- PROBLEM TO SOLVE: Output the non-blank lines of the material below as a Markdown table with the columns Row and Entry, where Row holds a running number and Entry holds the line. Leave the pictures out of the table.

RECORDS FOR THE TASK Block Start

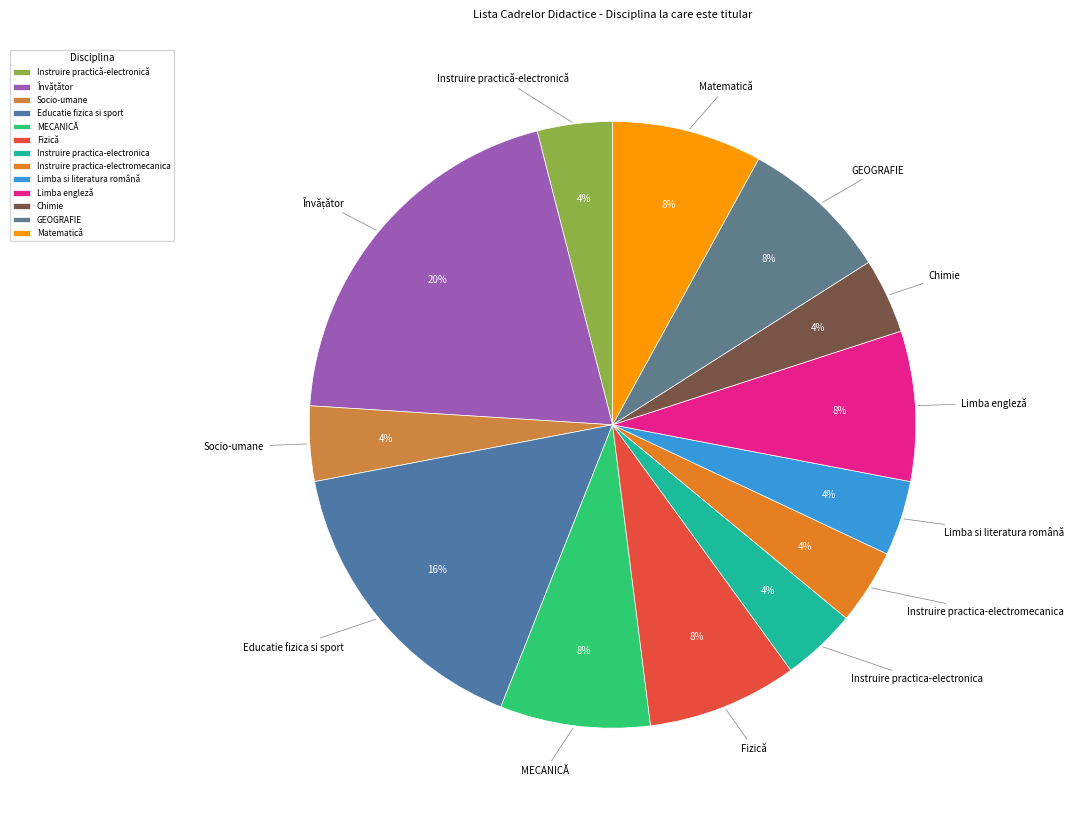

Is there a majority slice in this chart?

No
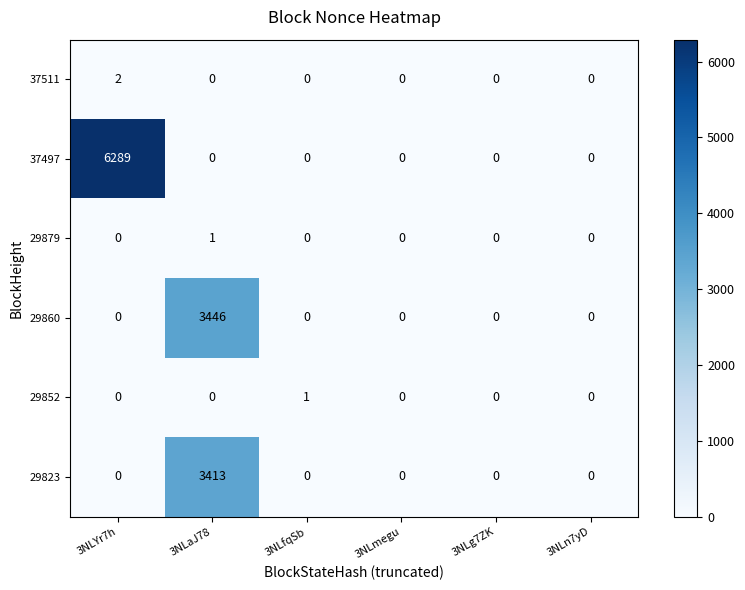

Which series has the widest spread of values?

37497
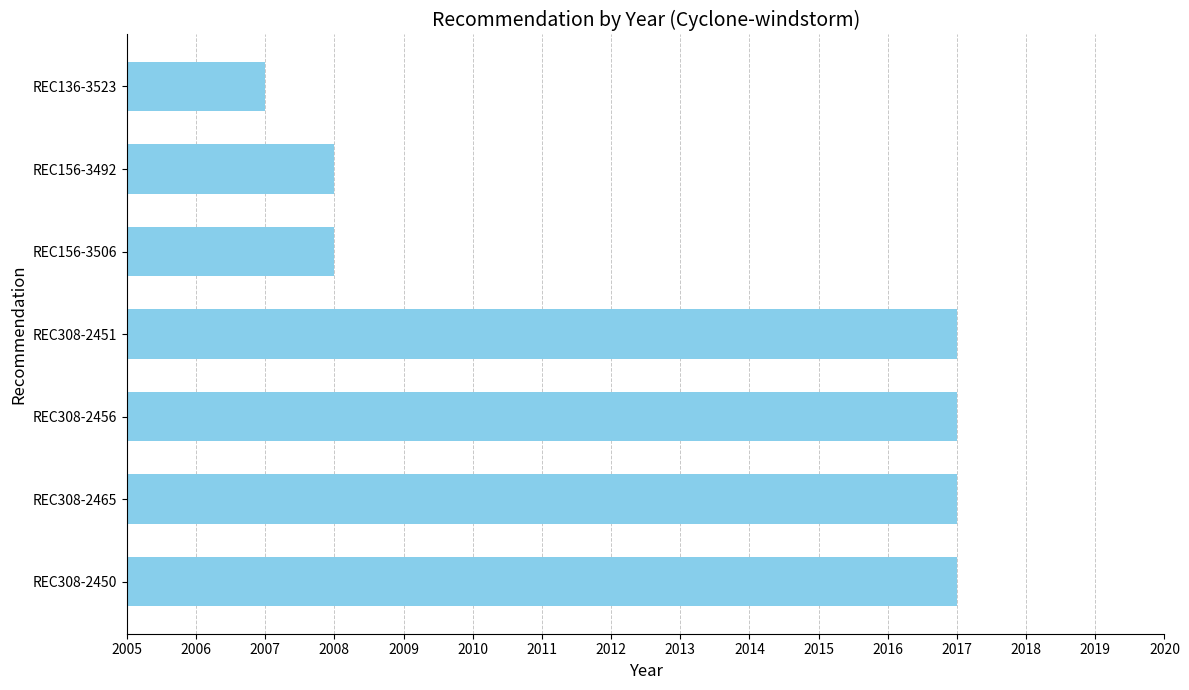

True or false: the data shows 3426 at REC156-3492.

False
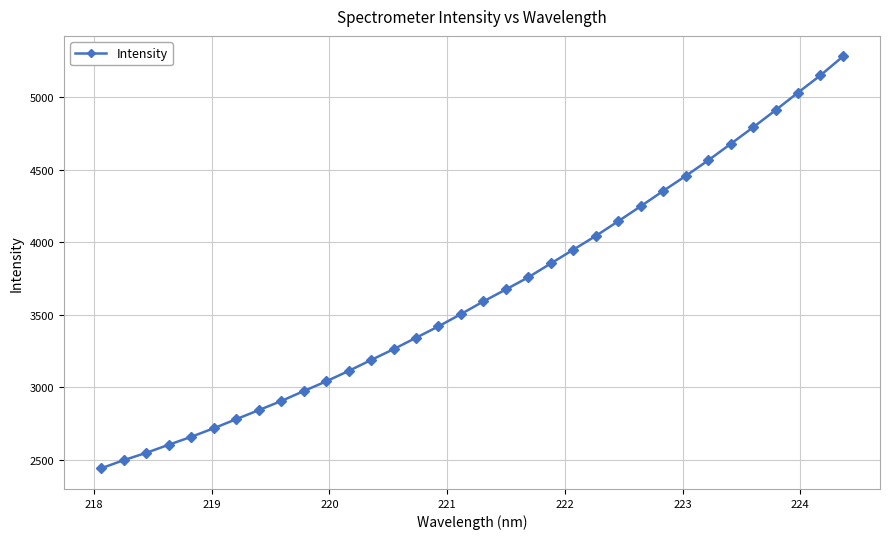

Does the chart have visible grid lines?

Yes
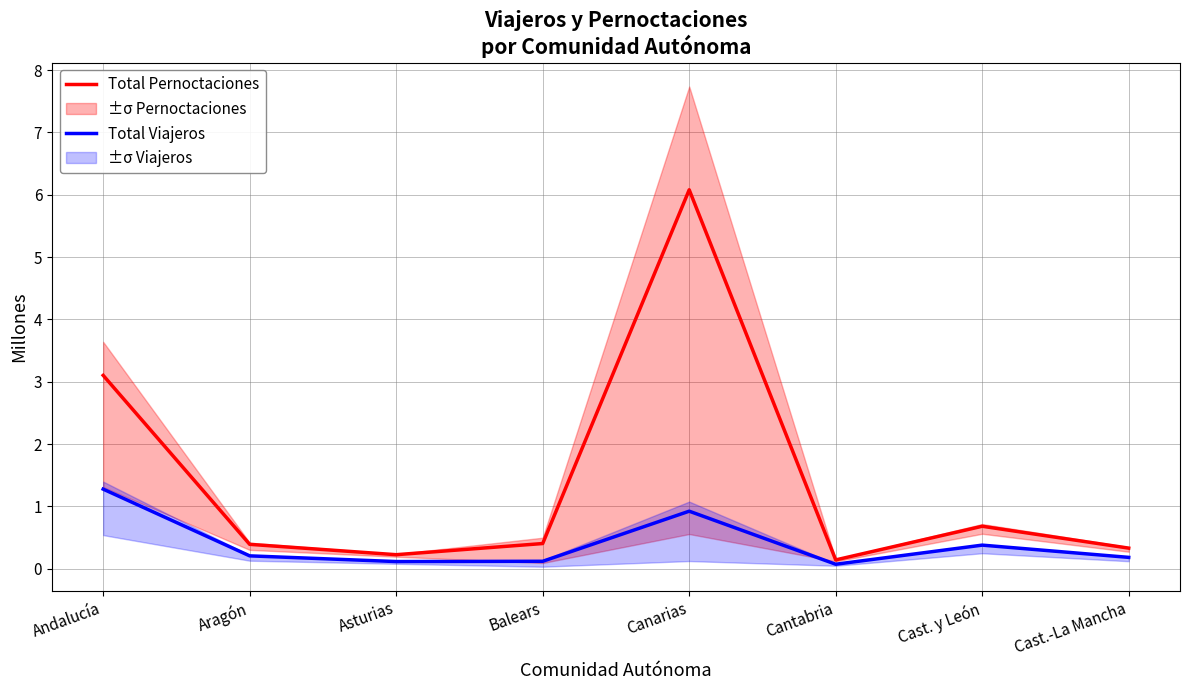

What is the highest value of the Total Viajeros series?

1.3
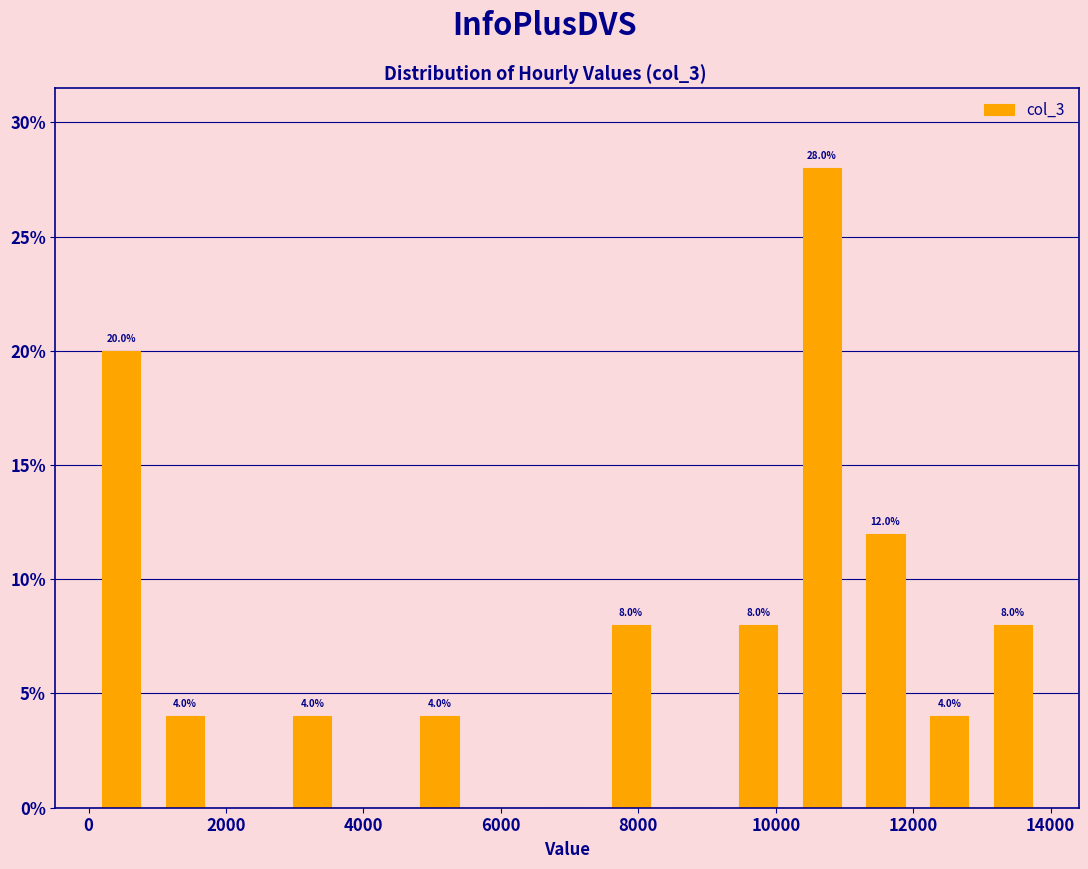

Which range on the x-axis has the tallest bar?

10200 to 11200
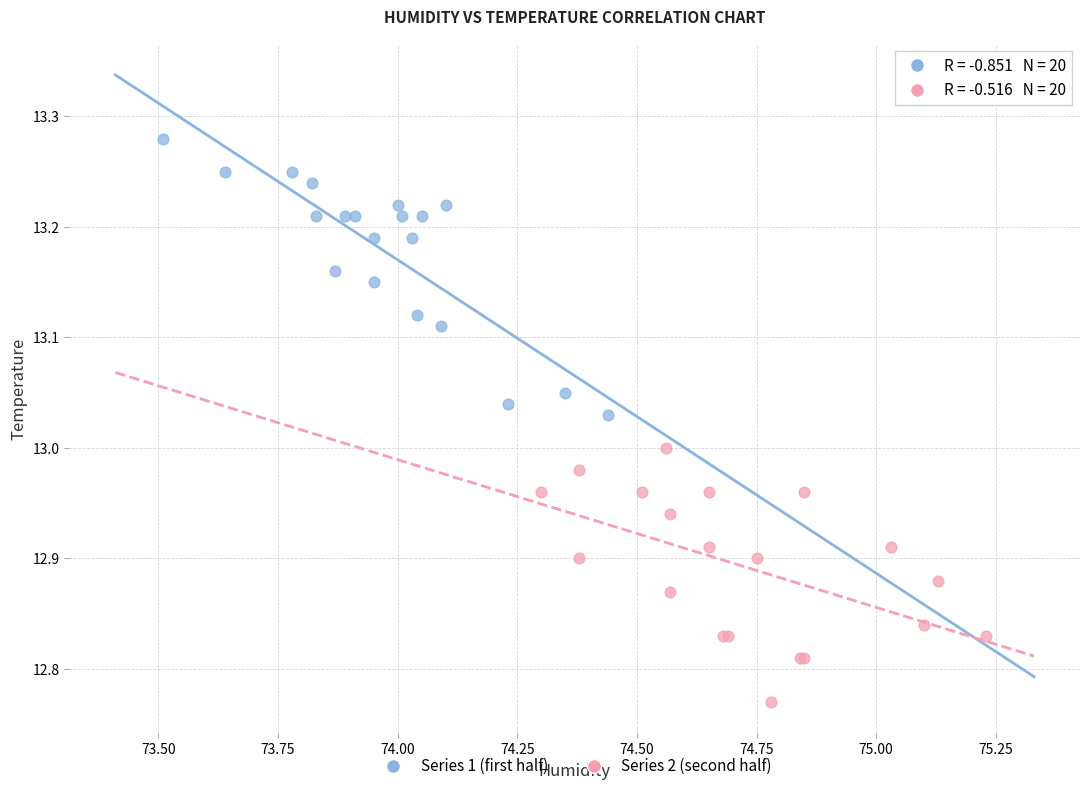

Which series reaches the minimum Y coordinate?

Series 2 (second half)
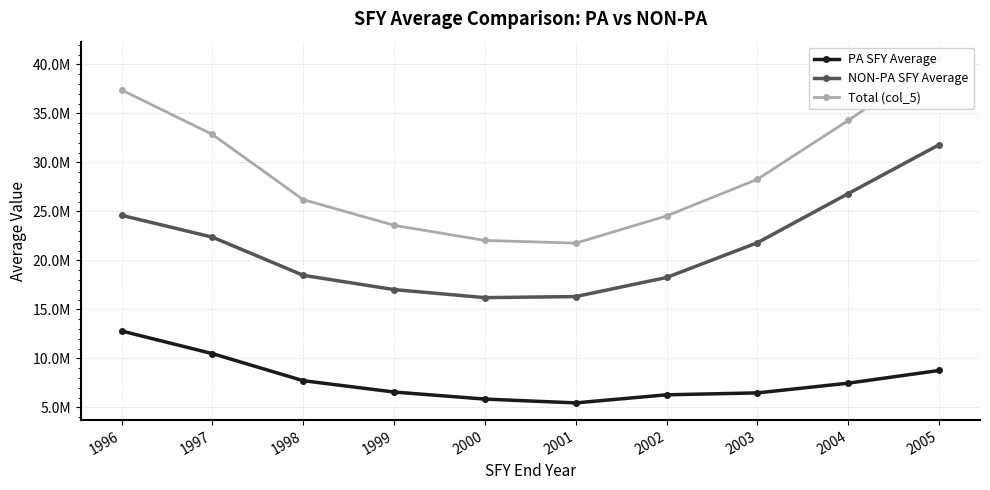

How many values in the Total (col_5) series exceed 28272027?

5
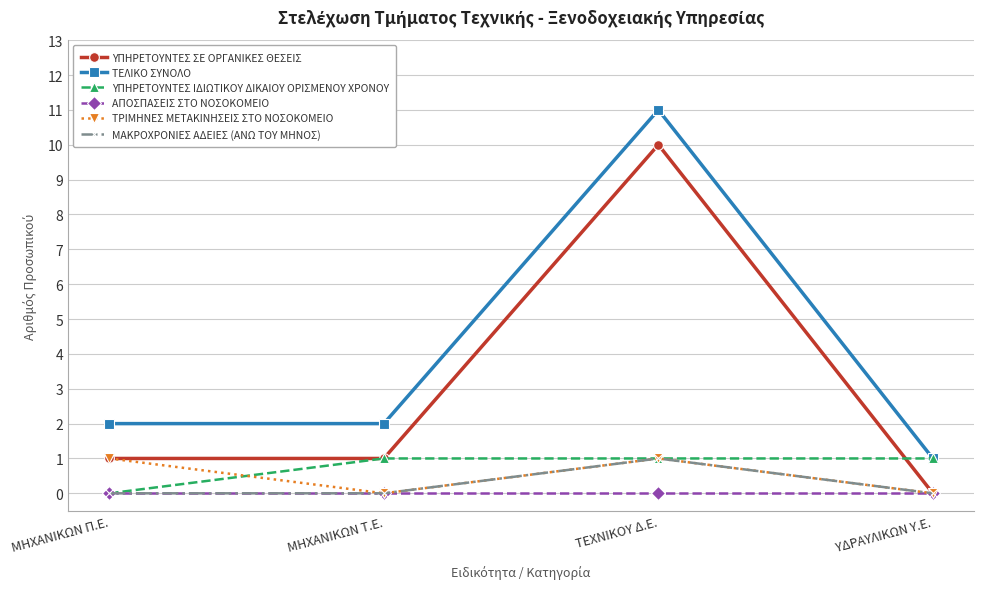

What is the sum of the ΥΠΗΡΕΤΟΥΝΤΕΣ ΣΕ ΟΡΓΑΝΙΚΕΣ ΘΕΣΕΙΣ values at ΜΗΧΑΝΙΚΩΝ Π.Ε. and ΤΕΧΝΙΚΟΥ Δ.Ε.?

11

RECORDS FOR THE TASK Block End

- RESPONSE BELOW:
| Row | Entry |
|---|---|
| 1 | Is there a majority slice in this chart? |
| 2 | No |
| 3 | Which series has the widest spread of values? |
| 4 | 37497 |
| 5 | True or false: the data shows 3426 at REC156-3492. |
| 6 | False |
| 7 | Does the chart have visible grid lines? |
| 8 | Yes |
| 9 | What is the highest value of the Total Viajeros series? |
| 10 | 1.3 |
| 11 | Which range on the x-axis has the tallest bar? |
| 12 | 10200 to 11200 |
| 13 | Which series reaches the minimum Y coordinate? |
| 14 | Series 2 (second half) |
| 15 | How many values in the Total (col_5) series exceed 28272027? |
| 16 | 5 |
| 17 | What is the sum of the ΥΠΗΡΕΤΟΥΝΤΕΣ ΣΕ ΟΡΓΑΝΙΚΕΣ ΘΕΣΕΙΣ values at ΜΗΧΑΝΙΚΩΝ Π.Ε. and ΤΕΧΝΙΚΟΥ Δ.Ε.? |
| 18 | 11 |